Having much exceeded the limits to be observed in a work of this kind, in this Chapter, I reserve the comment on those verses to Luke 13:34 . Where we meet with the same pathetic lamentation of Christ.
Pause Reader! pause my soul, over the contents of this Chapter. Surely nothing can be more solemn, nothing more affecting. Behold the Son of God, who came to seek and save that which was lost; pronouncing sure and certain destruction upon a class of men, whom every age have stood up with pretensions for greater holiness than others, and like one of them in the Parable, all of them more or less ready to exclaim: God ! I thank thee that I am not as other men are! Hear the Lord calling them serpents; a generation of vipers, which cannot escape the damnation of hell. And what were they considered in their department among men? How were they distinguished then? How are they known now?
The Lord calls them Pharisees. Men unhumbled in their minds. Who never felt the plague of their own heart. Uncircumcised in heart and ears.
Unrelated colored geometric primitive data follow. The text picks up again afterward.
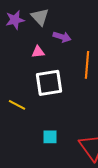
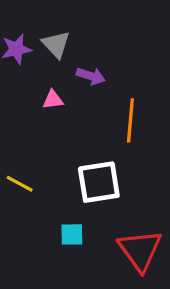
white square: (49, 83) -> (99, 182), moved

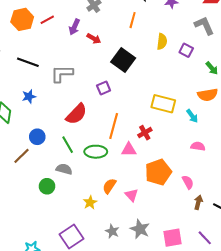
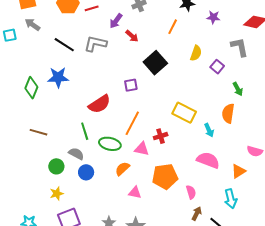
gray L-shape: (62, 74) -> (95, 44), moved
orange semicircle: (208, 95) -> (228, 113), turned 96
blue star: (29, 96) -> (58, 77), size x1.5
blue circle: (37, 137) -> (86, 172), moved
pink semicircle: (198, 146) -> (208, 160), size x1.6
brown line: (21, 156) -> (39, 132), turned 48
orange semicircle: (109, 186) -> (122, 169), moved
pink triangle: (132, 195) -> (135, 193), turned -48
yellow star: (90, 202) -> (57, 194), moved

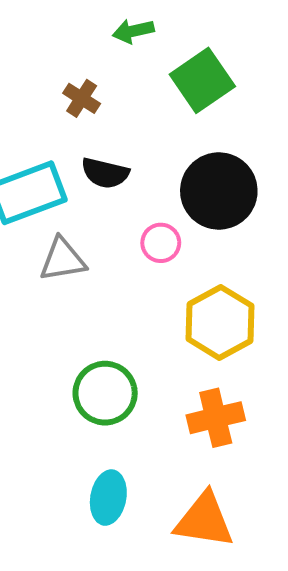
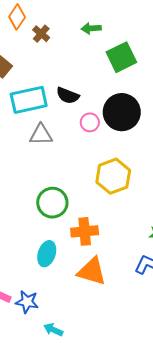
brown cross: (82, 98) -> (41, 34), moved
pink circle: (161, 243) -> (90, 122), moved
orange cross: (216, 418) -> (85, 231), moved

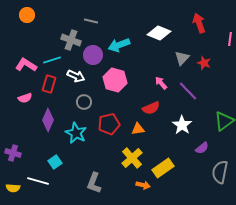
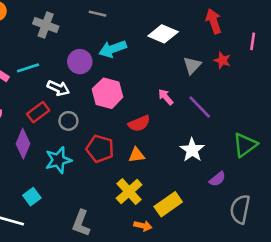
gray line: (91, 21) -> (97, 14), moved
gray cross: (71, 40) -> (46, 25), moved
red star: (204, 63) -> (222, 60), moved
red rectangle: (49, 84) -> (38, 112), moved, turned 36
red semicircle: (151, 108) -> (139, 123), moved
red pentagon: (109, 124) -> (100, 149), turned 30
cyan star: (76, 133) -> (58, 160), turned 30

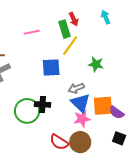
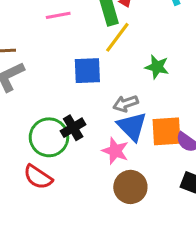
black cross: (43, 104) -> (73, 128), turned -35
pink star: (82, 119) -> (115, 151), moved, turned 30
red semicircle: (59, 142) -> (38, 177), moved

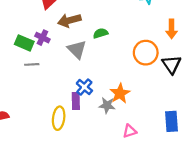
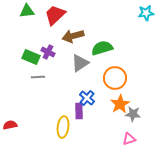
green semicircle: (101, 33) -> (102, 48), size x1.5
gray triangle: (77, 49) -> (80, 63), turned 42
orange circle: (146, 53) -> (115, 78), moved
gray star: (107, 105) -> (133, 114), moved

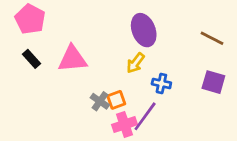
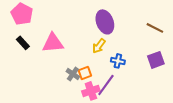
purple square: (213, 82) -> (156, 60), turned -36

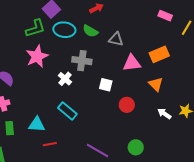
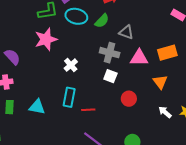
green semicircle: (90, 31) -> (102, 21), turned -84
gray cross: (82, 61) -> (110, 53), moved
cyan rectangle: (67, 111) -> (69, 97), turned 54
red line: (50, 144) -> (88, 110), moved

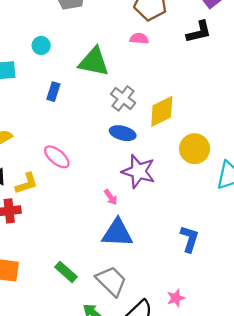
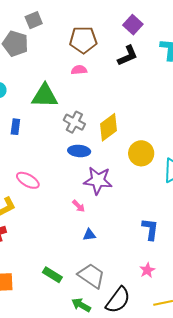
blue triangle: (117, 233) -> (89, 235), size x0.5
pink star: (176, 298) -> (147, 270), moved

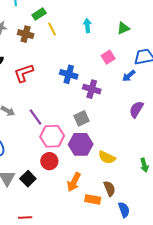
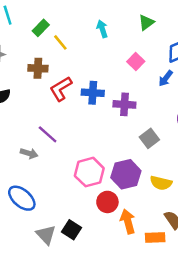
brown cross: (26, 34) -> (38, 68), moved
red L-shape: (24, 73) -> (61, 89), moved
purple line: (36, 117) -> (48, 134), moved
gray square: (82, 118) -> (149, 138), moved
red circle: (49, 161) -> (107, 202), moved
orange arrow: (74, 182) -> (128, 222), turned 150

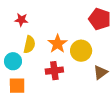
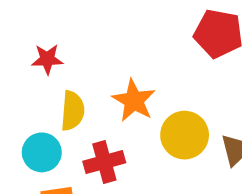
yellow circle: (81, 51) -> (185, 135), moved
red cross: (54, 71) -> (104, 162), moved

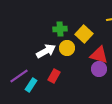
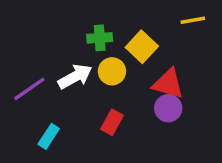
purple line: (19, 76) -> (29, 89), moved
red rectangle: (54, 76) -> (112, 122), moved

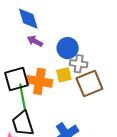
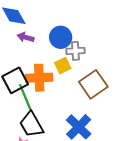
brown square: (89, 83) -> (93, 84), moved

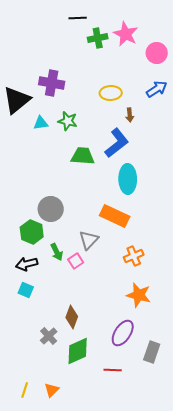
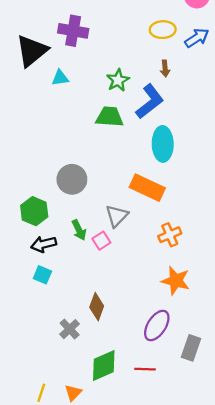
yellow ellipse: (111, 93) -> (163, 30), moved
green star: (68, 121) -> (118, 80), moved, turned 30
green hexagon: (32, 232) -> (34, 211), moved
green diamond: (78, 351) -> (104, 366), moved

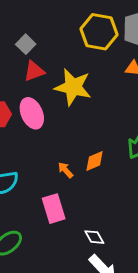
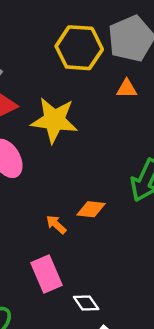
orange diamond: (94, 161) -> (91, 209), turned 35
white diamond: (94, 237) -> (86, 303), moved

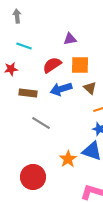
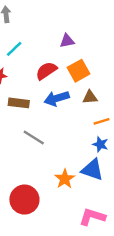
cyan line: (24, 46) -> (14, 49), turned -63
orange square: (80, 65) -> (79, 71), turned -30
brown triangle: (90, 88) -> (90, 97), turned -48

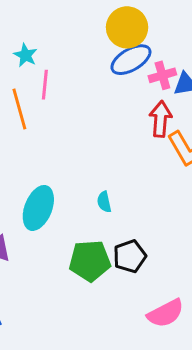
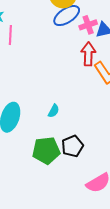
cyan semicircle: (104, 202) -> (54, 111), turned -136

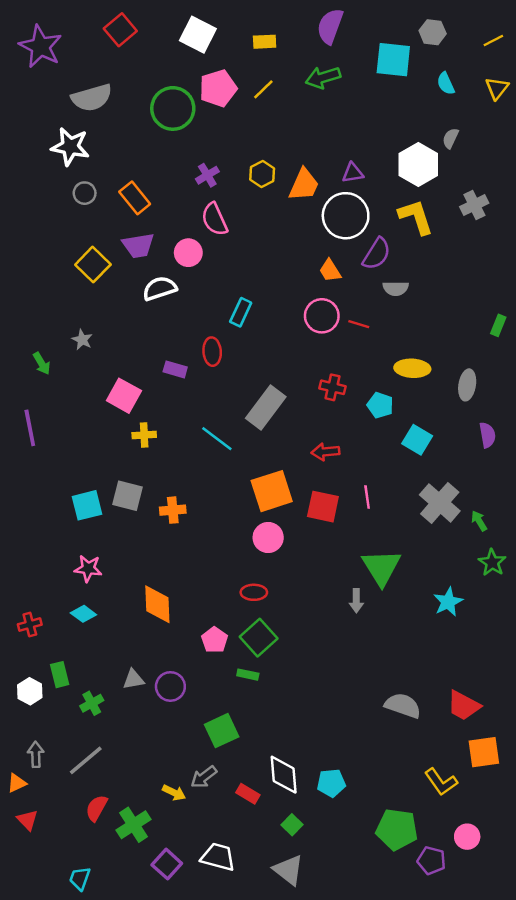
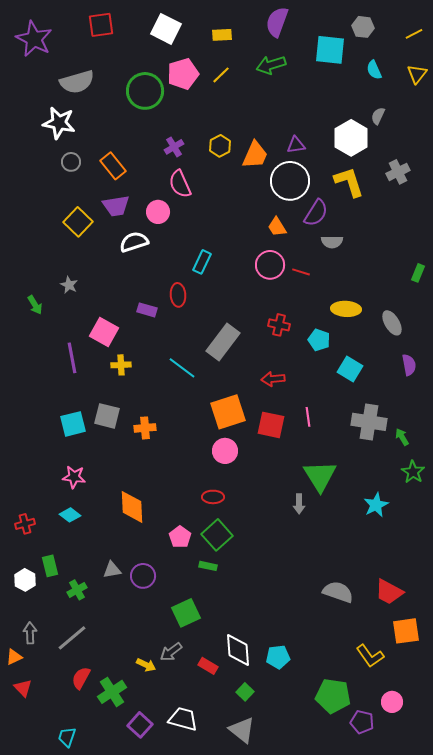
red square: (120, 30) -> (101, 25), turned 32
gray ellipse: (467, 385) -> (392, 323), turned -40
purple line: (30, 428) -> (72, 358), moved
gray cross: (440, 503) -> (369, 422), turned -32

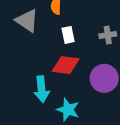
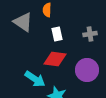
cyan arrow: (42, 89) -> (35, 79), turned -50

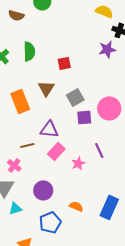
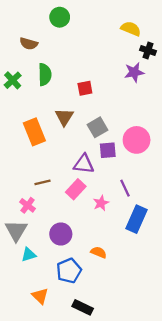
brown semicircle: (16, 15) -> (29, 44), moved
purple triangle: (49, 129) -> (84, 164), moved
blue rectangle: (109, 207) -> (137, 219), moved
They never tasted the wormwood and the gall of a fallen state. They never were pricked to the heart under the deep conviction of a fallen state. And not feeling the want of Christ; they utterly despised him.
Lord Jesus! keep my soul humble at the foot of thy cross. Every day, and all the day, may I learn the infinitely precious consolations of salvation as alone in thee, and more and more from a deep sense of the want of thee, be led to see and enjoy my complete interest in thee. And oh for grace like Paul, to count all things but loss, for the excellency of the knowledge of Christ Jesus my Lord: and to count all things· but dung, that I may win Christ and be found in him, not having mine own righteousness, which is of the law, but that which is through the faith of Christ; the righteousness which is of God but faith. Oh! the blessedness that Christ is made of God to all his redeemed; wisdom, righteousness, sanctification, and redemption, that he shall glorieth may glory in the Lord!